BEGIN

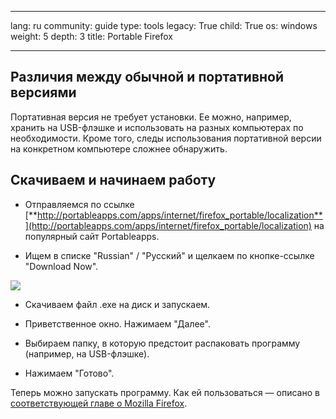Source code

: 

---

lang: ru
community: guide
type: tools
legacy: True
child: True
os: windows
weight: 5
depth: 3
title: Portable Firefox

---

## Различия между обычной и портативной версиями ##

Портативная версия не требует установки. Ее можно, например, хранить на USB-флэшке и использовать на разных компьютерах по необходимости. Кроме того, следы использования портативной версии на конкретном компьютере сложнее обнаружить.

## Скачиваем и начинаем работу ##

- Отправляемся по ссылке [**http://portableapps.com/apps/internet/firefox_portable/localization**](http://portableapps.com/apps/internet/firefox_portable/localization) на популярный сайт Portableapps.

- Ищем в списке "Russian" / "Русский" и щелкаем по кнопке-ссылке "Download Now".

![](/sbox/screen/firefoxportable-ru/01.png)

- Скачиваем файл .exe на диск и запускаем.

- Приветственное окно. Нажимаем "Далее".

- Выбираем папку, в которую предстоит распаковать программу (например, на USB-флэшке).

- Нажимаем "Готово".

Теперь можно запускать программу. Как ей пользоваться — описано в [соответствующей главе о Mozilla Firefox](/ru/firefox_main).




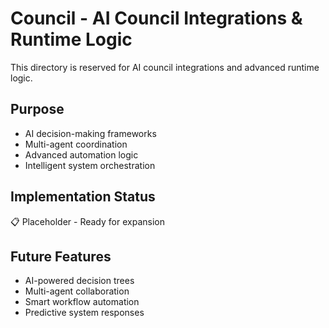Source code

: # Council - AI Council Integrations & Runtime Logic

This directory is reserved for AI council integrations and advanced runtime logic.

## Purpose
- AI decision-making frameworks
- Multi-agent coordination
- Advanced automation logic
- Intelligent system orchestration

## Implementation Status
📋 Placeholder - Ready for expansion

## Future Features
- AI-powered decision trees
- Multi-agent collaboration
- Smart workflow automation
- Predictive system responses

END

What is being asked: Please rewrite the listing above with every "Multi-agent" changed to "Distributed" and nothing else altered. Leave out the pictures.

Answer space:
Source code

: 

---

lang: ru
community: guide
type: tools
legacy: True
child: True
os: windows
weight: 5
depth: 3
title: Portable Firefox

---

## Различия между обычной и портативной версиями ##

Портативная версия не требует установки. Ее можно, например, хранить на USB-флэшке и использовать на разных компьютерах по необходимости. Кроме того, следы использования портативной версии на конкретном компьютере сложнее обнаружить.

## Скачиваем и начинаем работу ##

- Отправляемся по ссылке [**http://portableapps.com/apps/internet/firefox_portable/localization**](http://portableapps.com/apps/internet/firefox_portable/localization) на популярный сайт Portableapps.

- Ищем в списке "Russian" / "Русский" и щелкаем по кнопке-ссылке "Download Now".

![](/sbox/screen/firefoxportable-ru/01.png)

- Скачиваем файл .exe на диск и запускаем.

- Приветственное окно. Нажимаем "Далее".

- Выбираем папку, в которую предстоит распаковать программу (например, на USB-флэшке).

- Нажимаем "Готово".

Теперь можно запускать программу. Как ей пользоваться — описано в [соответствующей главе о Mozilla Firefox](/ru/firefox_main).




Source code

: # Council - AI Council Integrations & Runtime Logic

This directory is reserved for AI council integrations and advanced runtime logic.

## Purpose
- AI decision-making frameworks
- Distributed coordination
- Advanced automation logic
- Intelligent system orchestration

## Implementation Status
📋 Placeholder - Ready for expansion

## Future Features
- AI-powered decision trees
- Distributed collaboration
- Smart workflow automation
- Predictive system responses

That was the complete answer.